The NZD/USD is reversing last week’s rally. Let’s take a look at the charts and assess the technical development.
In the 4H chart, we can see that price rallied last week from about 0.7425 to 0.7740. This week the kiwi-dollar formed a price top and broke below the 0.7633 support during the 4/23 session. The decline started in the 4/22 session and looks very sharp.
Now, NZD/USD is in a choppy market in the short to medium-term, so this bearish swing is not very helpful in terms of giving us a clue of the direction in the medium-term. In the very short-term we might say that the 0.7630-0.7660 should be monitored for resistance if there is a pullback.

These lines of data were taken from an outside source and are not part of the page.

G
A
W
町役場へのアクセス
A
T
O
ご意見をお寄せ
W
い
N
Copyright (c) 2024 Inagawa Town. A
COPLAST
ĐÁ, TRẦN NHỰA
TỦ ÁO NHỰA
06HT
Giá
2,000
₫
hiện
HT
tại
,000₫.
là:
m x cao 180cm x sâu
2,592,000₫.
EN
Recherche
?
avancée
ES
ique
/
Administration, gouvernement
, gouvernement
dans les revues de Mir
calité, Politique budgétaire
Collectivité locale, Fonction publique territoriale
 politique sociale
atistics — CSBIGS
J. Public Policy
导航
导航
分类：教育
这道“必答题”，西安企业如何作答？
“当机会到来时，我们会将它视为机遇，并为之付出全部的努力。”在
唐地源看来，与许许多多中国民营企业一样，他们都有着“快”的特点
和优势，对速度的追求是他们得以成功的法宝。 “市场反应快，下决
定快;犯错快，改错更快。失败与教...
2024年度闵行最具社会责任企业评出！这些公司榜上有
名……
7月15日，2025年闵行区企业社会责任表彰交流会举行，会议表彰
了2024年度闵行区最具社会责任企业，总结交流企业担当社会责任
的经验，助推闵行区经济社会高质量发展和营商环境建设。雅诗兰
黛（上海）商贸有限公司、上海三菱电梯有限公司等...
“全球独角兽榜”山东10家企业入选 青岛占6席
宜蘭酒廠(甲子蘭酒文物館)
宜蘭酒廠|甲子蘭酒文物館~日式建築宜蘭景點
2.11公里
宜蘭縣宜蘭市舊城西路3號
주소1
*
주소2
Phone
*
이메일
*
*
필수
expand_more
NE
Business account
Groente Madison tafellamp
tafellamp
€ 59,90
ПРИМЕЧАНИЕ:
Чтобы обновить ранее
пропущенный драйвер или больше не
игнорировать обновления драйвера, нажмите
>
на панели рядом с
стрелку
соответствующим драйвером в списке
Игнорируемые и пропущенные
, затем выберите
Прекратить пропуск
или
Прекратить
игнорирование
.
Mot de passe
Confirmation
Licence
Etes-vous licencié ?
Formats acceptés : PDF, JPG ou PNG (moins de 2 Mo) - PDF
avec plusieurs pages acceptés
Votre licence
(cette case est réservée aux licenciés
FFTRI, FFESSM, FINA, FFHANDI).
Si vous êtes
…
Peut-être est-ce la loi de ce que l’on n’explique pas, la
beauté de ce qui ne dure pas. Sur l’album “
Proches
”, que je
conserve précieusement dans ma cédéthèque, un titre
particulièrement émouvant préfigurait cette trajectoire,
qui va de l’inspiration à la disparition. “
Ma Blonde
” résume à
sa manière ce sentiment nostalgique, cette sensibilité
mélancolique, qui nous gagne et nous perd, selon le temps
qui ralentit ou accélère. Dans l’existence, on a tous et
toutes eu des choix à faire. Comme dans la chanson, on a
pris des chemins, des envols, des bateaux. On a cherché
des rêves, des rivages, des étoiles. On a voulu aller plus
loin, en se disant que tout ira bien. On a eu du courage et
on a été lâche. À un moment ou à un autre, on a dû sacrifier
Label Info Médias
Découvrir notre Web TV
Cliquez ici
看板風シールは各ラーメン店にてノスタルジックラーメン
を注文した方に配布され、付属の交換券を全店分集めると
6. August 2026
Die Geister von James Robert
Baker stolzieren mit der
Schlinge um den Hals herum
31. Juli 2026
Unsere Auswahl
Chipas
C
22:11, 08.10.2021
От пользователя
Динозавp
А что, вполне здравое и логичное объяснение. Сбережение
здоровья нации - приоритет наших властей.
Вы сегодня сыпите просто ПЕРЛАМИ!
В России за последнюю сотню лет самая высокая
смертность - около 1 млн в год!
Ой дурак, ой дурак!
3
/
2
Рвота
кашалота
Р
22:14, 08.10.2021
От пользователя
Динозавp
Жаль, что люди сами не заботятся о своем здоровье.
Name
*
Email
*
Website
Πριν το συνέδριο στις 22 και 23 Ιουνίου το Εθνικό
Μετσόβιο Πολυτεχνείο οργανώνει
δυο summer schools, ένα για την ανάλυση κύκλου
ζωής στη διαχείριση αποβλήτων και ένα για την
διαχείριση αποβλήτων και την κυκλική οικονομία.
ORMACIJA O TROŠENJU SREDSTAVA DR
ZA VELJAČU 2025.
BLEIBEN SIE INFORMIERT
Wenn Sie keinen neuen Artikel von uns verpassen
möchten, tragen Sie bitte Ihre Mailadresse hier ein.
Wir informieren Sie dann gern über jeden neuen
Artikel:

If price climbs back above 0.7660 and the RSI climbs back above 60, the choppy, bullish correction mode would likely still be in play.
If price falls below 0.75, and the 4H RSI falls to 30, NZD/USD might start to revive the prevailing bearish trend seen in the daily chart. This is because it would clear some key moving averages in the 4H and daily chart and break below a rising trendline from March’s low around 0.72.
The bearish outlook would first put pressure on the 0.7176-0.72 low on the year ,with risk of continuing lower because the prevailing downtrend would still be intact. One of the evidence of an intact bearish trend is that the daily RSI is still holding under 60, which reflects maintenance of the bearish momentum.